Work to complete: Scan the data, and whenever a line contains "will", copy it.
─── Record set
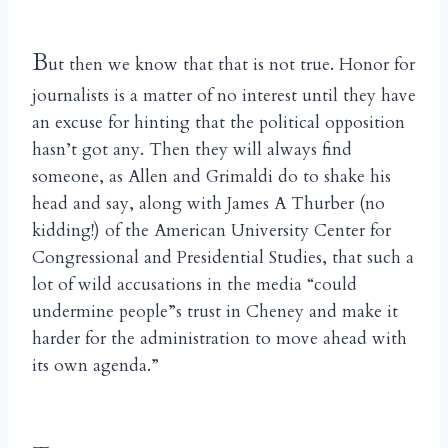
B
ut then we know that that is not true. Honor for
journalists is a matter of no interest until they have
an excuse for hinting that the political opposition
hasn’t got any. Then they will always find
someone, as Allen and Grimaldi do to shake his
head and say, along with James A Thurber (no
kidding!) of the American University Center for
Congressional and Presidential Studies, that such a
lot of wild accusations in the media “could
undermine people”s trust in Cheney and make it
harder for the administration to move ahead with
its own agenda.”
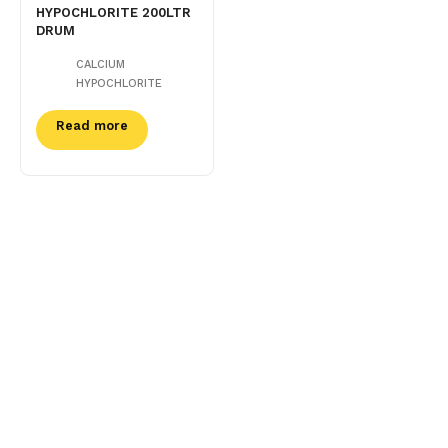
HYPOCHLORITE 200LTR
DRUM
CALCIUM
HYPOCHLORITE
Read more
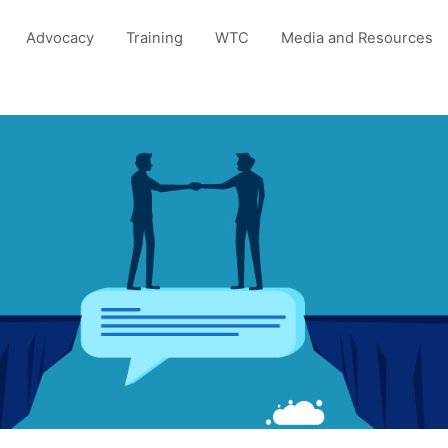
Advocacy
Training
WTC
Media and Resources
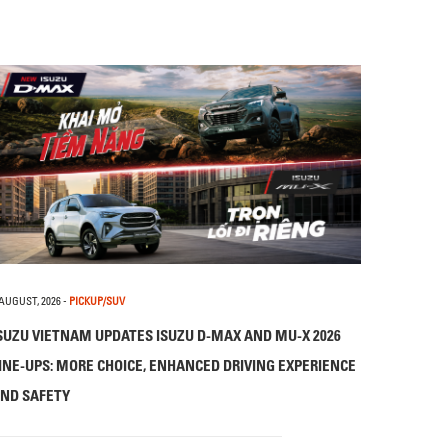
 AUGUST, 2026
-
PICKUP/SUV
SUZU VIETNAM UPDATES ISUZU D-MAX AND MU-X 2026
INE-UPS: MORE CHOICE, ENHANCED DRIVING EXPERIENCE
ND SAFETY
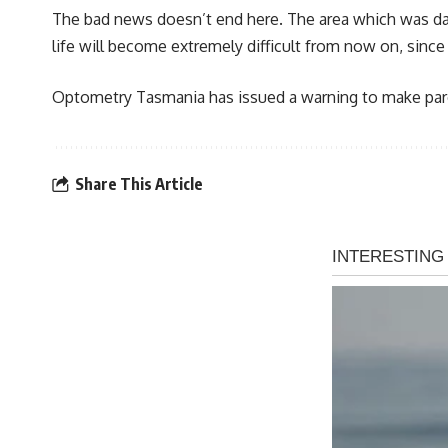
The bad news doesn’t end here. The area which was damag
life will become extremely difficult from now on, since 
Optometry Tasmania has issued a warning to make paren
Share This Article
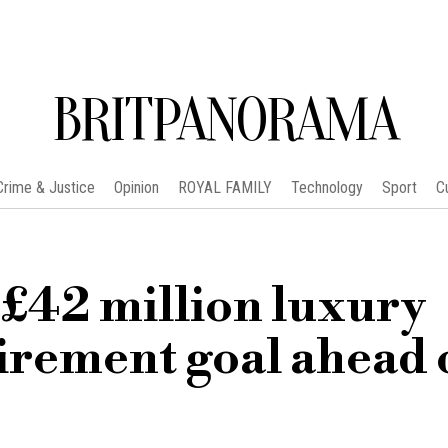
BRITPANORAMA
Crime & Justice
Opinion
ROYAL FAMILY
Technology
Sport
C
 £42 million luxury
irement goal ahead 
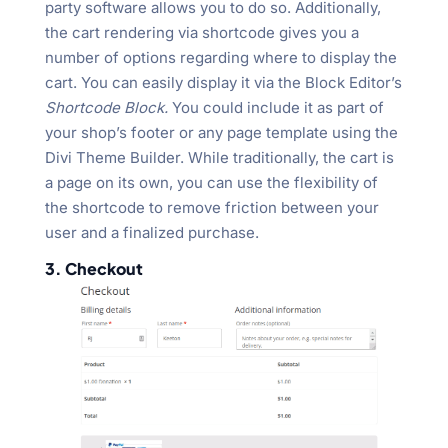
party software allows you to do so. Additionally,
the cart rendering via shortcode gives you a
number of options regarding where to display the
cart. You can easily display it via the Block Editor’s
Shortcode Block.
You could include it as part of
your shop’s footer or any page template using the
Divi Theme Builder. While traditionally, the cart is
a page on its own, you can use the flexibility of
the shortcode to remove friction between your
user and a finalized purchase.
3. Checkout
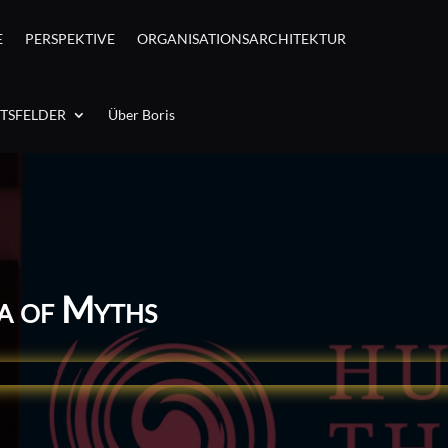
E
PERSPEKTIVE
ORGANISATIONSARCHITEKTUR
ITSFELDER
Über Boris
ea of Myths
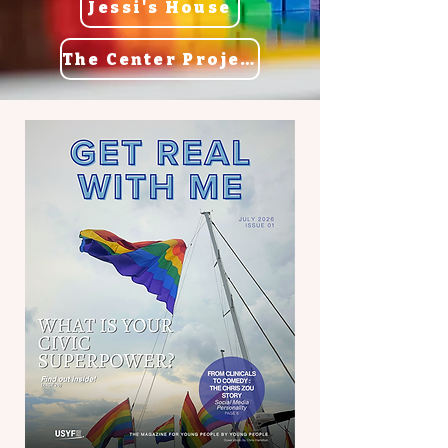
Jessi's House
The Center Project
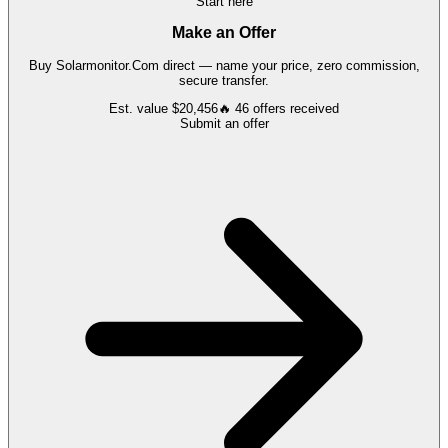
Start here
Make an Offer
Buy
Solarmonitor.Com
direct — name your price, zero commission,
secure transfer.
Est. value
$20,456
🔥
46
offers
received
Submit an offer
──────
─── Record set
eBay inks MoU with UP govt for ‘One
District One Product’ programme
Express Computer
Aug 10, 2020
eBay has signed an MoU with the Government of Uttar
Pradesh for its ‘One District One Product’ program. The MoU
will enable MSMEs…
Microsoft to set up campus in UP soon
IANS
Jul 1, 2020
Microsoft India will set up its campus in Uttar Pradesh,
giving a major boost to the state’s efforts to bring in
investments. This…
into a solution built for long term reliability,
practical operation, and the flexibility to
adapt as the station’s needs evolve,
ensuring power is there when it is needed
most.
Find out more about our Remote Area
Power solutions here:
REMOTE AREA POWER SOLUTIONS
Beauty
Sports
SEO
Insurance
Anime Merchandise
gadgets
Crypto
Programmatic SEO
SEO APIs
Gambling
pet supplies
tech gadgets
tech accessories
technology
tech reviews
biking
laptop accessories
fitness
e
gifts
──────
─── Record set
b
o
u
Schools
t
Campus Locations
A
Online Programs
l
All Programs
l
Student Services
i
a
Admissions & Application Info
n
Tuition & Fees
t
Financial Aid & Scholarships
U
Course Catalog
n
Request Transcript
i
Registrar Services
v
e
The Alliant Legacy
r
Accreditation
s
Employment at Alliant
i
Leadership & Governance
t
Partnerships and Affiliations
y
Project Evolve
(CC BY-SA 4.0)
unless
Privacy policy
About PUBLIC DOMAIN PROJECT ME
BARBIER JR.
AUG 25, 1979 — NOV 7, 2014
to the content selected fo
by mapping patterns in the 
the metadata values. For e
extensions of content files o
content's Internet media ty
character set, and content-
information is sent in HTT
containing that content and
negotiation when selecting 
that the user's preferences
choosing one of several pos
──────
Output for this task:
hasn’t got any. Then they will always find
life will become extremely difficult from now on, since 
will enable MSMEs…
Microsoft India will set up its campus in Uttar Pradesh,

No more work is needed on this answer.